Repeat every one of the following lines word for word, without changing anything.

Dataset entries
+ + + + +

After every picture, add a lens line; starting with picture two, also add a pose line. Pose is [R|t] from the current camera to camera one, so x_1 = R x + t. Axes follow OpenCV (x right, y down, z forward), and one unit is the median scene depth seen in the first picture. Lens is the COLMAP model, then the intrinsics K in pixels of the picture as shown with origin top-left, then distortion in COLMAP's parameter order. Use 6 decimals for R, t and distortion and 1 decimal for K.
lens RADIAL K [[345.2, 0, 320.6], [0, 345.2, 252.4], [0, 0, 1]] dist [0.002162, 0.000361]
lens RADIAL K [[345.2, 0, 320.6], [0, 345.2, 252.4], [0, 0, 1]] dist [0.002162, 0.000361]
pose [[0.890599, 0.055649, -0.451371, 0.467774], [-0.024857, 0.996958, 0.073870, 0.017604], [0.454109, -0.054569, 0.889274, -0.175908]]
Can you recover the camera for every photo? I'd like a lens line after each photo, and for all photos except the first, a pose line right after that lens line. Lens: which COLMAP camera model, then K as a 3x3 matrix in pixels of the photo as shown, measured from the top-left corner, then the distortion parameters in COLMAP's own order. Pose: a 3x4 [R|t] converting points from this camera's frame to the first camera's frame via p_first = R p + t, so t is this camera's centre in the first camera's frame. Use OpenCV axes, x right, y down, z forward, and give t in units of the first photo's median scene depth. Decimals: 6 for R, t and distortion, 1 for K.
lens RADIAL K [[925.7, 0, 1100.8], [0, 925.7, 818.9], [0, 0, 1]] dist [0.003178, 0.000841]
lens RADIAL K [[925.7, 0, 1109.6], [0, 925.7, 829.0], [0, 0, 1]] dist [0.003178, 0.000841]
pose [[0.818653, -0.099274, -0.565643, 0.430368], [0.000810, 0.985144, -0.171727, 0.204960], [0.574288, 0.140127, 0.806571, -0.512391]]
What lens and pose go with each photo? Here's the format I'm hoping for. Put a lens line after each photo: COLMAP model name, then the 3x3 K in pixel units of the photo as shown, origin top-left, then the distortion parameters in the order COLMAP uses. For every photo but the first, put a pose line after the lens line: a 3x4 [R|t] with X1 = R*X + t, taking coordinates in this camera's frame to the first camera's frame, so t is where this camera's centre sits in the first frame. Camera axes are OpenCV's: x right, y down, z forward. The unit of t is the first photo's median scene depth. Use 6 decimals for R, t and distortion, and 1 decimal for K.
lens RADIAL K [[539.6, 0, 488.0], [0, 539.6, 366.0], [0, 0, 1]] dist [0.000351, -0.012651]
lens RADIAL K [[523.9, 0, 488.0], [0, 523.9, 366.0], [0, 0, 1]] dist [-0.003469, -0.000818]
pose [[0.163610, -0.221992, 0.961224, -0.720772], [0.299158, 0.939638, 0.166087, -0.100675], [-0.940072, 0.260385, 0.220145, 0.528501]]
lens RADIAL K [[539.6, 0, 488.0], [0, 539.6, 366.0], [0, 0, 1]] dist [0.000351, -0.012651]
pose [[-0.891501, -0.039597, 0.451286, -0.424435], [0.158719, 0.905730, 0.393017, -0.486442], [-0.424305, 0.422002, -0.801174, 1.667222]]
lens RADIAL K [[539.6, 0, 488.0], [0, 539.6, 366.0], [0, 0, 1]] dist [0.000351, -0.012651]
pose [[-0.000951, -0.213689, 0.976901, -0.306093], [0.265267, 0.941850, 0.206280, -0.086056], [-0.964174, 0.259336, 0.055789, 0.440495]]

+ + + + +

> _Answer area_
After every picture, add a lens line; starting with picture two, also add a pose line. Pose is [R|t] from the current camera to camera one, so x_1 = R x + t. Axes follow OpenCV (x right, y down, z forward), and one unit is the median scene depth seen in the first picture. Lens is the COLMAP model, then the intrinsics K in pixels of the picture as shown with origin top-left, then distortion in COLMAP's parameter order. Use 6 decimals for R, t and distortion and 1 decimal for K.
lens RADIAL K [[345.2, 0, 320.6], [0, 345.2, 252.4], [0, 0, 1]] dist [0.002162, 0.000361]
lens RADIAL K [[345.2, 0, 320.6], [0, 345.2, 252.4], [0, 0, 1]] dist [0.002162, 0.000361]
pose [[0.890599, 0.055649, -0.451371, 0.467774], [-0.024857, 0.996958, 0.073870, 0.017604], [0.454109, -0.054569, 0.889274, -0.175908]]
Can you recover the camera for every photo? I'd like a lens line after each photo, and for all photos except the first, a pose line right after that lens line. Lens: which COLMAP camera model, then K as a 3x3 matrix in pixels of the photo as shown, measured from the top-left corner, then the distortion parameters in COLMAP's own order. Pose: a 3x4 [R|t] converting points from this camera's frame to the first camera's frame via p_first = R p + t, so t is this camera's centre in the first camera's frame. Use OpenCV axes, x right, y down, z forward, and give t in units of the first photo's median scene depth. Decimals: 6 for R, t and distortion, 1 for K.
lens RADIAL K [[925.7, 0, 1100.8], [0, 925.7, 818.9], [0, 0, 1]] dist [0.003178, 0.000841]
lens RADIAL K [[925.7, 0, 1109.6], [0, 925.7, 829.0], [0, 0, 1]] dist [0.003178, 0.000841]
pose [[0.818653, -0.099274, -0.565643, 0.430368], [0.000810, 0.985144, -0.171727, 0.204960], [0.574288, 0.140127, 0.806571, -0.512391]]
What lens and pose go with each photo? Here's the format I'm hoping for. Put a lens line after each photo: COLMAP model name, then the 3x3 K in pixel units of the photo as shown, origin top-left, then the distortion parameters in the order COLMAP uses. For every photo but the first, put a pose line after the lens line: a 3x4 [R|t] with X1 = R*X + t, taking coordinates in this camera's frame to the first camera's frame, so t is where this camera's centre sits in the first frame. Camera axes are OpenCV's: x right, y down, z forward. The unit of t is the first photo's median scene depth. Use 6 decimals for R, t and distortion, and 1 decimal for K.
lens RADIAL K [[539.6, 0, 488.0], [0, 539.6, 366.0], [0, 0, 1]] dist [0.000351, -0.012651]
lens RADIAL K [[523.9, 0, 488.0], [0, 523.9, 366.0], [0, 0, 1]] dist [-0.003469, -0.000818]
pose [[0.163610, -0.221992, 0.961224, -0.720772], [0.299158, 0.939638, 0.166087, -0.100675], [-0.940072, 0.260385, 0.220145, 0.528501]]
lens RADIAL K [[539.6, 0, 488.0], [0, 539.6, 366.0], [0, 0, 1]] dist [0.000351, -0.012651]
pose [[-0.891501, -0.039597, 0.451286, -0.424435], [0.158719, 0.905730, 0.393017, -0.486442], [-0.424305, 0.422002, -0.801174, 1.667222]]
lens RADIAL K [[539.6, 0, 488.0], [0, 539.6, 366.0], [0, 0, 1]] dist [0.000351, -0.012651]
pose [[-0.000951, -0.213689, 0.976901, -0.306093], [0.265267, 0.941850, 0.206280, -0.086056], [-0.964174, 0.259336, 0.055789, 0.440495]]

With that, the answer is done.